By William Lindley, Guest Commentator; June 16, 2022
Key points:
• Convenience of use is more important than train speed for passengers.
• Arrival and departure times play a major role in choosing train travel.
• Frequency of operation is critical to attract passengers.
• Terminal to terminal is inefficient; intermediate station stops increase utility and ridership
• For train operators, efficient equipment utilization dictates schedules and passenger convenience.
Convenience is more important than speed
There are some people ‒ including those declaring themselves experts on the subject ‒ who believe and preach passengers will not be attracted to passenger trains unless the trains have competitive travel times with private automobiles.
They are not correct. Here is the reality of the subject.
There has been much written about train speeds and how much that affects whether travelers will select a train trip over driving, but less on the real key question of convenience for the traveler.
Private car travel is the ultimate choice for complete convenience, assuming one is willing and able to use an automobile; passengers/drivers come and go at will and do not follow any set schedule. That is the big competition for trains in markets of under 500 miles, not the exact travel time.
Regardless of how fast a train is, if the departure and arrival times are inconvenient, people will not use it. The same is true for a bus, ship, or jet airplane. This is demonstrated in Europe daily with the high utility of overnight sleeper trains. The trains do not travel particularly fast but leave their departing terminal at a desirable hour and arrive the next morning at the arriving terminal again at a desirable time. Between terminals, passengers receive a comfortable night’s sleep in a real bed with suitable amenities.
The same holds true for daylight travelers; if a train departs at a desirable hour and arrives at a convenient time, passengers will choose the train over driving. But the train must offer amenities driving a private vehicle cannot, such as the ability to work or relax enroute, have sufficient food service, be clean and comfortable and have station facilities which are desirable, including available parking.
The question of longer distance, inter-regional trains is another discussion. Passengers choosing train travel over longer distances which includes trips of more than 15 to 18 hours still are more likely to value the convenience factor over the speed factor. They, too, want to know dependably when they will depart and when they will arrive. If the trip takes longer than the time to drive, but not significantly so, the train will still win because of the amenities outlined above.
Driving a private vehicle can be tiring, expensive and worrisome. The tradeoff of travel by train versus the various hazards of a long road trip in a car or truck for is not a contest, the train wins. But, again, convenience most likely will be the deciding factor.
Each traveler and trip is equally important
There are many types of trips such as work, shopping and leisure; traveling for each is equally important and we must look at them as a group, not individual travelers. Think of it like counting how many people are on a New York City sidewalk, riders on a subway, or cars on a highway, at various times of day. What are reasons someone chooses to ride, or not ride a train?
Imagine for a moment there is an imaginary “transporter” from classic science fiction that has infinite speed, but which only leaves on a fixed schedule. How often would you use this instant transit, regardless of where you are going, if its only departures were at 5:17 am, 2:17 pm, and 11:37 pm? Or only Sundays, Wednesdays, and Fridays at 1:40 am? Think of it like the current Amtrak schedule at Cincinnati.

BRIEF A:
Write out the part of the commentary on train travel between "The same holds" and "amenities outlined above.", inclusive.

SUPPLIED ENTRIES:
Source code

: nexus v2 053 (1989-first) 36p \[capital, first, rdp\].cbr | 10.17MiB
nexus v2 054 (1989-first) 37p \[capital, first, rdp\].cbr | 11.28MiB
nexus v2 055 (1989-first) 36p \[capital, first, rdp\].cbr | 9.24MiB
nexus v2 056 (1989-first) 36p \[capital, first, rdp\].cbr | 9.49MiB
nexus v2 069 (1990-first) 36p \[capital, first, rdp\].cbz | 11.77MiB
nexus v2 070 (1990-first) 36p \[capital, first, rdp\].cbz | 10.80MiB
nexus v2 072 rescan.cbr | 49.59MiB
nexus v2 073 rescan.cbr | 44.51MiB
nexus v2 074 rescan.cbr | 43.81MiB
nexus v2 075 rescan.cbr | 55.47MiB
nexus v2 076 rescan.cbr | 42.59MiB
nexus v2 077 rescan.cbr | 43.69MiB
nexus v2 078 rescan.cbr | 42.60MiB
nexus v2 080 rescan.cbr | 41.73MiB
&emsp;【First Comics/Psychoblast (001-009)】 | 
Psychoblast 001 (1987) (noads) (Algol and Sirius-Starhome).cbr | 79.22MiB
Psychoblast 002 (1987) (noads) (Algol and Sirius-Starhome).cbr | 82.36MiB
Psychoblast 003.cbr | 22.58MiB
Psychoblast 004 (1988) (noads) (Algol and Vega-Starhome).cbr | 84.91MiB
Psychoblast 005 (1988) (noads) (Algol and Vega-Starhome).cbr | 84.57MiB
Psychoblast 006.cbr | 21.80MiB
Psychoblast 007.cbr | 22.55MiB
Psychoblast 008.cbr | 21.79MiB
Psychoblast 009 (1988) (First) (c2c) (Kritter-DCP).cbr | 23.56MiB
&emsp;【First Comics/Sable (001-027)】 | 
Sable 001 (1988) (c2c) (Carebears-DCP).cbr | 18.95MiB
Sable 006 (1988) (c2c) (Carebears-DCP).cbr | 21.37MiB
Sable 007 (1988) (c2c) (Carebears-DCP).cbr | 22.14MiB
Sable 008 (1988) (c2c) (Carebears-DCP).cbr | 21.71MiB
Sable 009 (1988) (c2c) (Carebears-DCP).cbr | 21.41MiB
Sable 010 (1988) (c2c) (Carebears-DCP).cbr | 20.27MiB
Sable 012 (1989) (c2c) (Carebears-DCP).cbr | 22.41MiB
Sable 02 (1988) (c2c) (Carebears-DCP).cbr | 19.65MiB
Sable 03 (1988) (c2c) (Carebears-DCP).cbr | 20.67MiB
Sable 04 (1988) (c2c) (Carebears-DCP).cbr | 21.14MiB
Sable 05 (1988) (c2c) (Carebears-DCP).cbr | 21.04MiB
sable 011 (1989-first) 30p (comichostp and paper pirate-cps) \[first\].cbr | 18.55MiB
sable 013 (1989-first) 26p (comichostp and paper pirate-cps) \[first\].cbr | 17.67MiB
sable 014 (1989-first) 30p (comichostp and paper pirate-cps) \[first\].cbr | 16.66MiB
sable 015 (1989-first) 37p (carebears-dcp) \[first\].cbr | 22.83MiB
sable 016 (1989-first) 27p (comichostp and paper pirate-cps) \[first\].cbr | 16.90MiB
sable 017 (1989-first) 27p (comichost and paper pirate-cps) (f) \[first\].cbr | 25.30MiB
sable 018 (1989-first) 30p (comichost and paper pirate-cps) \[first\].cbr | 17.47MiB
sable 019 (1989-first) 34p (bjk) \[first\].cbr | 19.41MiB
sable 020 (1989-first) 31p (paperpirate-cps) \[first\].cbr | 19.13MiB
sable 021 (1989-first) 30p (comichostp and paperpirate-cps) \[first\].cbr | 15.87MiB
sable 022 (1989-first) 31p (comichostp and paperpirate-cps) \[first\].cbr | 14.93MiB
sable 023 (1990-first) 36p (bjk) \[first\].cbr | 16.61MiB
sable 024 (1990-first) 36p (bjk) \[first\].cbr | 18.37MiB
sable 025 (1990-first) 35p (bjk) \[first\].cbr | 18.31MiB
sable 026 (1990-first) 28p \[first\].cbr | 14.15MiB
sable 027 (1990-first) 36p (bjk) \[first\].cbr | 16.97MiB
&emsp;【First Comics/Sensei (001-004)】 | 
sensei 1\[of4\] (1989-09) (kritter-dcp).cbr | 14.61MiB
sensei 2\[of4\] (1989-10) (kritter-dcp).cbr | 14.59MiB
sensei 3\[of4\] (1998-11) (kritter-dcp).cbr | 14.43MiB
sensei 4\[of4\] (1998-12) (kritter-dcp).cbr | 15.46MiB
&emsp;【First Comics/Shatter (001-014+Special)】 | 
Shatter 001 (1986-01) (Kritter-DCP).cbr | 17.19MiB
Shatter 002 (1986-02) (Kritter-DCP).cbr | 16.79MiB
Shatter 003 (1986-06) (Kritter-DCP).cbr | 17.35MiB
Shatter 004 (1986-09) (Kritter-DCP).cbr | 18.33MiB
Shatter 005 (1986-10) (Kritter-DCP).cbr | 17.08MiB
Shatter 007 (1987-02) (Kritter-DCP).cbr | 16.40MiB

BRIEF B:
From the entries above, reproduce the lines between the ones holding "rdp\].cbr | 10.17MiB" and "Psychoblast 003.cbr | 22.58MiB", inclusive, with nothing else added.

RESPONSE BOX A:
The same holds true for daylight travelers; if a train departs at a desirable hour and arrives at a convenient time, passengers will choose the train over driving. But the train must offer amenities driving a private vehicle cannot, such as the ability to work or relax enroute, have sufficient food service, be clean and comfortable and have station facilities which are desirable, including available parking.
The question of longer distance, inter-regional trains is another discussion. Passengers choosing train travel over longer distances which includes trips of more than 15 to 18 hours still are more likely to value the convenience factor over the speed factor. They, too, want to know dependably when they will depart and when they will arrive. If the trip takes longer than the time to drive, but not significantly so, the train will still win because of the amenities outlined above.

RESPONSE BOX B:
: nexus v2 053 (1989-first) 36p \[capital, first, rdp\].cbr | 10.17MiB
nexus v2 054 (1989-first) 37p \[capital, first, rdp\].cbr | 11.28MiB
nexus v2 055 (1989-first) 36p \[capital, first, rdp\].cbr | 9.24MiB
nexus v2 056 (1989-first) 36p \[capital, first, rdp\].cbr | 9.49MiB
nexus v2 069 (1990-first) 36p \[capital, first, rdp\].cbz | 11.77MiB
nexus v2 070 (1990-first) 36p \[capital, first, rdp\].cbz | 10.80MiB
nexus v2 072 rescan.cbr | 49.59MiB
nexus v2 073 rescan.cbr | 44.51MiB
nexus v2 074 rescan.cbr | 43.81MiB
nexus v2 075 rescan.cbr | 55.47MiB
nexus v2 076 rescan.cbr | 42.59MiB
nexus v2 077 rescan.cbr | 43.69MiB
nexus v2 078 rescan.cbr | 42.60MiB
nexus v2 080 rescan.cbr | 41.73MiB
&emsp;【First Comics/Psychoblast (001-009)】 | 
Psychoblast 001 (1987) (noads) (Algol and Sirius-Starhome).cbr | 79.22MiB
Psychoblast 002 (1987) (noads) (Algol and Sirius-Starhome).cbr | 82.36MiB
Psychoblast 003.cbr | 22.58MiB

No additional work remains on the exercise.